British television presenter and producer

Martin Hughes-Games (born 16 April 1956) is a natural history programme producer, presenter and author. He is best known for co-presenting the BBC magazine-style nature series Springwatch and its spin-offs, Winterwatch, Autumnwatch, and Springwatch Unsprung.

==Education==
Hughes-Games was educated at Millfield School from 1970–1975, followed by the University of Reading, from which he graduated in zoology in 1978, with a 1st Class honours degree.

==Life and career==
Hughes-Games has worked in television for 30 years. He is an active conservationist and also planted a wood. He was a member of the Springwatch production team from 2006 until 2019. He was also a Series Producer for Shetland Diaries with Simon King (BBC Two) and Incredible Animal Journeys (BBC One, 2006).
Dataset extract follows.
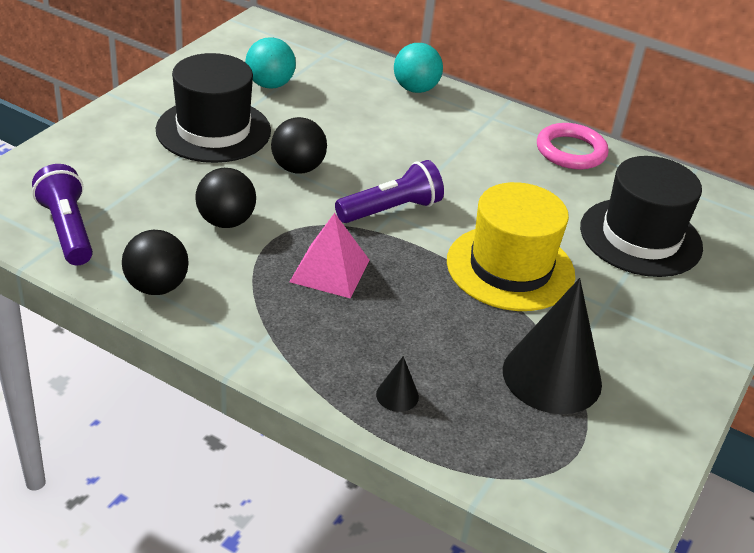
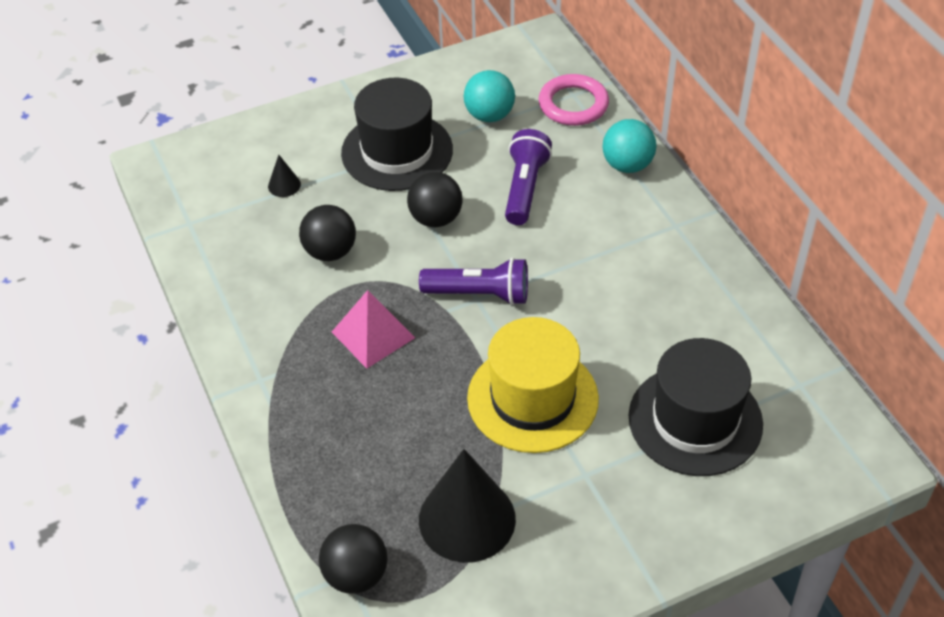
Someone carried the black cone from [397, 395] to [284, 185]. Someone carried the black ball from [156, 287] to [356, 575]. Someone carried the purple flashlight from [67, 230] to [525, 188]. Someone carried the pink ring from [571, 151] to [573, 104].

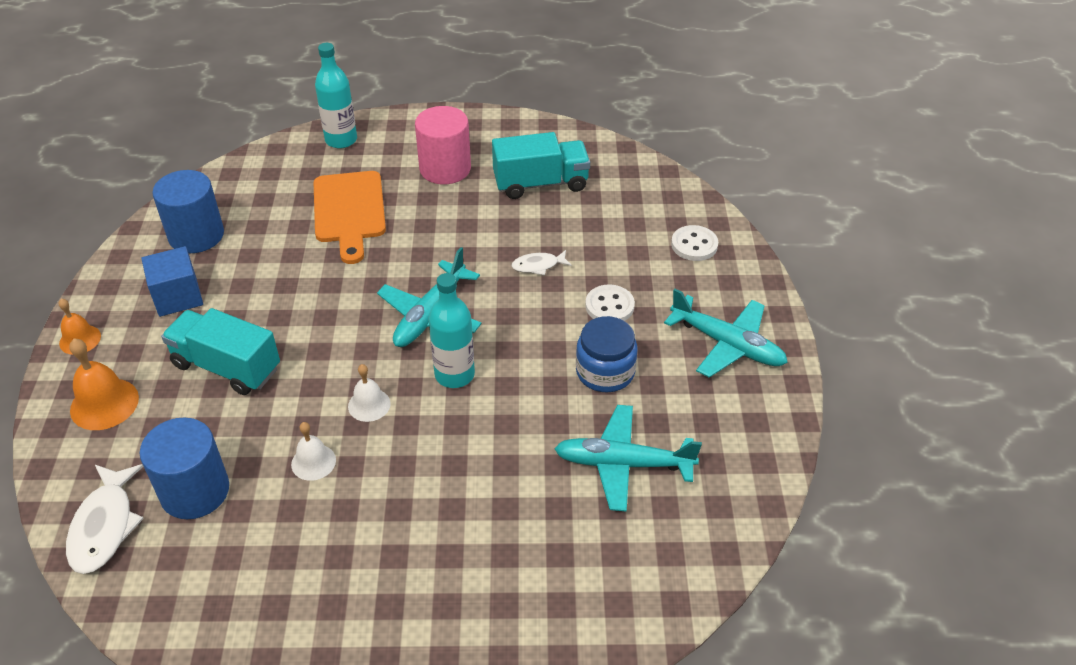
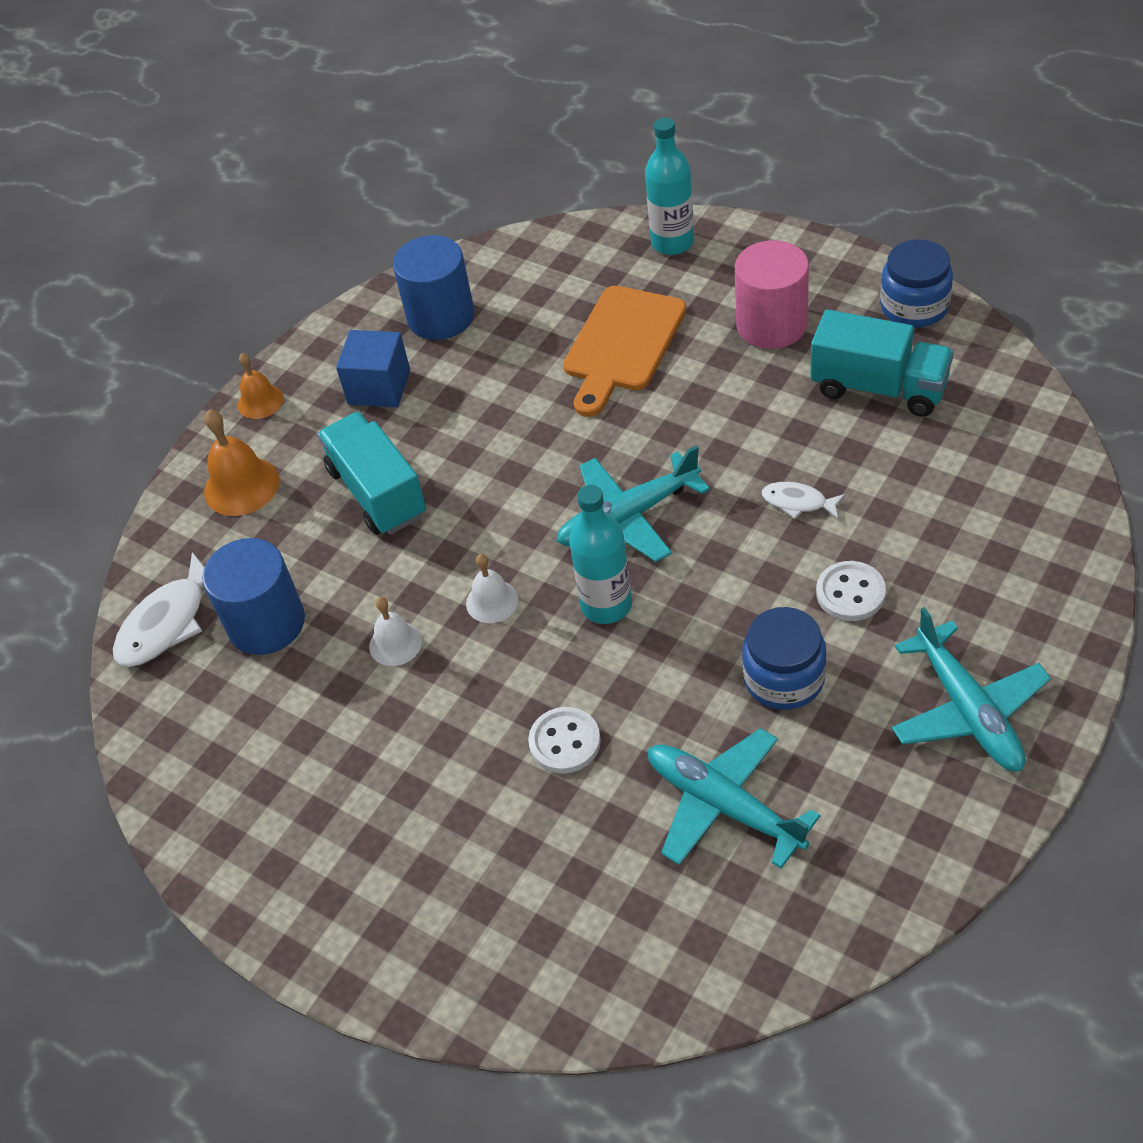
Someone carried the white button from [694, 245] to [565, 742]. Someone put down the blue jar at [914, 306].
He started as a producer, then moved onto co-presenting and producing the BBC's Springwatch and Autumnwatch programmes in May 2009, and also presented a programme entitled Nature's Miracle Babies in 2011.

In addition to presenting, producing and filming, Hughes-Games has written an autobiographical account of his travels, entitled A Wild Life.

In 2018, he was awarded the British Trust for Ornithology's Dilys Breese Medal.

In July 2022, he presented ‘Summer On The Farm’ on Channel 5 alongside Helen Skelton.